Re: 2.0.34pre6

Doug Ledford (dledford@dialnet.net)
Sat, 04 Apr 1998 21:53:52 -0600


Alan Cox wrote:
>
> > What about Doug's aic7xxx patches? Last I heard 2.0.x aic7xxx driver was
> > "unfit for news server load". Not that I've had any troubles with it
> > recently mind you. Or are there "political" problems with aic7xxx-5.0.x in
> > the mainstream kernel?
>
> This has two patches Doug sent me that fix problems. There are no
> 'political' problems on versions. Doug makes the final decision on what
> goes in not me.

Well, there are still political issues, just not in Alan's mind. Evidently,
as far as Alan is concerned, I'm now maintaining that driver.
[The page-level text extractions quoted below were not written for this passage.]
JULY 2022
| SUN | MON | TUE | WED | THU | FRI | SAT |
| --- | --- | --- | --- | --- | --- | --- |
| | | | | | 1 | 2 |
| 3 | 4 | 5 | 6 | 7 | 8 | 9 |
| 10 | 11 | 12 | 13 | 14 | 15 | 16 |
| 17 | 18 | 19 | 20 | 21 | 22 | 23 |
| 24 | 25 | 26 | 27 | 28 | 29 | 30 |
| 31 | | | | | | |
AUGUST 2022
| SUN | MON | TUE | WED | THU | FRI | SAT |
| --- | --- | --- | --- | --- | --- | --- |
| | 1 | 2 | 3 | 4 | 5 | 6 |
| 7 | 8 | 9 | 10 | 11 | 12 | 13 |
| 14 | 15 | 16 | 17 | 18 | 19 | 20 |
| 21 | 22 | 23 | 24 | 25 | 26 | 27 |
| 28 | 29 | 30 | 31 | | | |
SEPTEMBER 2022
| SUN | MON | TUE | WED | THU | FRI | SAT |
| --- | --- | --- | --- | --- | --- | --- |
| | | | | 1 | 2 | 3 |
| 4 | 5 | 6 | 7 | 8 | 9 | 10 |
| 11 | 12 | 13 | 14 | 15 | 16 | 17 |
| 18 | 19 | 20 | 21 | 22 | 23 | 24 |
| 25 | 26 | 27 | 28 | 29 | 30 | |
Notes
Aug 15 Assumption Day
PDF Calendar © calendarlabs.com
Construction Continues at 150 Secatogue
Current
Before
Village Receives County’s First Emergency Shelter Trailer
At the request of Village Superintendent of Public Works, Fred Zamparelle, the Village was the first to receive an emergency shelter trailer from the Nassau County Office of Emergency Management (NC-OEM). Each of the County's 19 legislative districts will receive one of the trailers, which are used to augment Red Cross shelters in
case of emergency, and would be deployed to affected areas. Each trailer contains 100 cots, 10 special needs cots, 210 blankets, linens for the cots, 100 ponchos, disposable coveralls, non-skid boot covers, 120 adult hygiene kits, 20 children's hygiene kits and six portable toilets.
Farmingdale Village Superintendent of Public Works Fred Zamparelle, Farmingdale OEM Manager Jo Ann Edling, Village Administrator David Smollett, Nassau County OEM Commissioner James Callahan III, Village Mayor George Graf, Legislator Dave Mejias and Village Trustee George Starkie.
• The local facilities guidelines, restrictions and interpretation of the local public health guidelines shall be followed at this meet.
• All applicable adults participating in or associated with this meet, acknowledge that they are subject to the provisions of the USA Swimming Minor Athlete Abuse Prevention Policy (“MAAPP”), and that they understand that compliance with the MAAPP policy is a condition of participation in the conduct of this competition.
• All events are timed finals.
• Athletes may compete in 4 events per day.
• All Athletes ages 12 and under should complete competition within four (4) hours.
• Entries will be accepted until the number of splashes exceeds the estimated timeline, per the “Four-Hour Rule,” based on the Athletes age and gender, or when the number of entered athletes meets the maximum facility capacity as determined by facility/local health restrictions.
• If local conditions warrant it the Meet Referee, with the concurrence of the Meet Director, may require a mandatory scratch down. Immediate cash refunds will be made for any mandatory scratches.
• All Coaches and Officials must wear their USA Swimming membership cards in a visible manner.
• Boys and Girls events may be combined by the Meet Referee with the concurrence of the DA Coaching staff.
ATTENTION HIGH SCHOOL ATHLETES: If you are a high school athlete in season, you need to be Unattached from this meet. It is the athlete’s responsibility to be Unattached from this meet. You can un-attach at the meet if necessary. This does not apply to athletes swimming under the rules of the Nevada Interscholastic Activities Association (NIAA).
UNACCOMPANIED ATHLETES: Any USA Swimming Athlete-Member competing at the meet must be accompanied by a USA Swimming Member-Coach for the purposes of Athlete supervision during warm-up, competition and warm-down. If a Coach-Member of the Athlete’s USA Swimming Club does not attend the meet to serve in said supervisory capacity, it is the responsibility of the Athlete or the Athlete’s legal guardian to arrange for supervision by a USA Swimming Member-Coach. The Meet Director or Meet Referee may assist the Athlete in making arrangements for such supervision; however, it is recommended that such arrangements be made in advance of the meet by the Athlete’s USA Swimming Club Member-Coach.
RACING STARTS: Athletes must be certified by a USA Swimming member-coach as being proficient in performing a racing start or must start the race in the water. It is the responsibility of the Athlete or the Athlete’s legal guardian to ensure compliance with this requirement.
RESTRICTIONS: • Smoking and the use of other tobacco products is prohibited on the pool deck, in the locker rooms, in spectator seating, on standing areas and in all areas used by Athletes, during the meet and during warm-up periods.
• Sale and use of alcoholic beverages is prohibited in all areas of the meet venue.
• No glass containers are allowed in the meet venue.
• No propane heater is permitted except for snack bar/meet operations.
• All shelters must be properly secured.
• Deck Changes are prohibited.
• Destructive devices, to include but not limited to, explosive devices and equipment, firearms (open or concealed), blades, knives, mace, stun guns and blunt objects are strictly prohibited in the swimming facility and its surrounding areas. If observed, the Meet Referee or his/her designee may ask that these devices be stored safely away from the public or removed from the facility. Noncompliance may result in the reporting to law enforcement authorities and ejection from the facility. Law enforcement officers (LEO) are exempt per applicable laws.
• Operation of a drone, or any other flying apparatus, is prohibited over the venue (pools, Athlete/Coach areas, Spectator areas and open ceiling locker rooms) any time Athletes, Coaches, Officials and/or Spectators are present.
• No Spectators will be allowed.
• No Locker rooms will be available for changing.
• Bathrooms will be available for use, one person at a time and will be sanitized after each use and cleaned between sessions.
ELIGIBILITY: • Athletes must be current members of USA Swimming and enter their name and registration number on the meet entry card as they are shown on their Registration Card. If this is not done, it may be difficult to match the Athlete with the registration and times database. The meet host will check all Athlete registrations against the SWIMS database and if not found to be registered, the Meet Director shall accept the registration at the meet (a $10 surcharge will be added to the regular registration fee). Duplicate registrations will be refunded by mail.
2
However, the
official aic7xxx maintainer still is Daniel Eischen. If I'm maintaining the
driver in 2.0.33 up, it's because that role was somewhat usurped from Dan
Eischen, and so there are political issues at least in my own conscience.

Now, as to my decision not to ship the 5.0.x drivers to Alan. That was a
difficult decision to make. However, I finally decided not to do so based
on these issues:

1. The two patches I did ship Alan should fix all bugs I know of in the
2.0.33 aic7xxx driver. Specifically, they fix things like the RedHat
install disks causing the machine to reboot when you access the CD-ROM and
they fix a problem in the reset code where I forget two restore_flags();
calls before leaving the reset handler which would result in the machine
locking up if it happened to enter the DELAY or FAIL actions in the reset
handler (which is rare, but I saw a few posts about something of this
nature). With these fixed, that driver should be *very* stable.
Furthermore, it will have had the benefit of large amounts of testing.

2. The 5.0.x drivers are still in a state of flux as I'm working out the
few remaining bugs. The 5.0.7 driver is pretty stable, but the reset code
is relatively untested in that version and there are a few known bugs in
that code. My current working set for 5.0.11 has all of that fixed, plus a
few things that should solve some other problems, but it isn't even released
yet as I'm tracking why the system likes to lock up under heavy load on
2.1.9x SMP systems (although I think this may not be driver related and
instead is kernel related, possibly in scsi.c). On 2.0.33, the current
5.0.11 sources appear to be as stable as anything else and fix the known
problems in 5.0.7.

So, I know of several people that were very much wanting the 5.0.x code in
the 2.0.34 kernel for various reasons. So, I've got a plan. Something that
should make them happy and at the same time make myself feel comfortable. I
didn't want to ship this to Alan because it would add an extra 100K or so to
the linux tarball (and about 100K to the patch itself), but my plan is
this. I'm going to add the 5.0.x drivers to the 2.0.34 kernel as a patch
that basically creates two separate modules. One with the standard 4.1.1
driver that's in the kernel already, and one with a 5.0.x driver. They can
both be compiled as modules, although only one can be loaded at a time.
Only one may be in the kernel itself. By doing this, I'm hoping people will
be able to use either the "tried and true" 4.1.1 code that's in the kernel
now (with my fixes), or the more experimental 5.0.x code, at their choice.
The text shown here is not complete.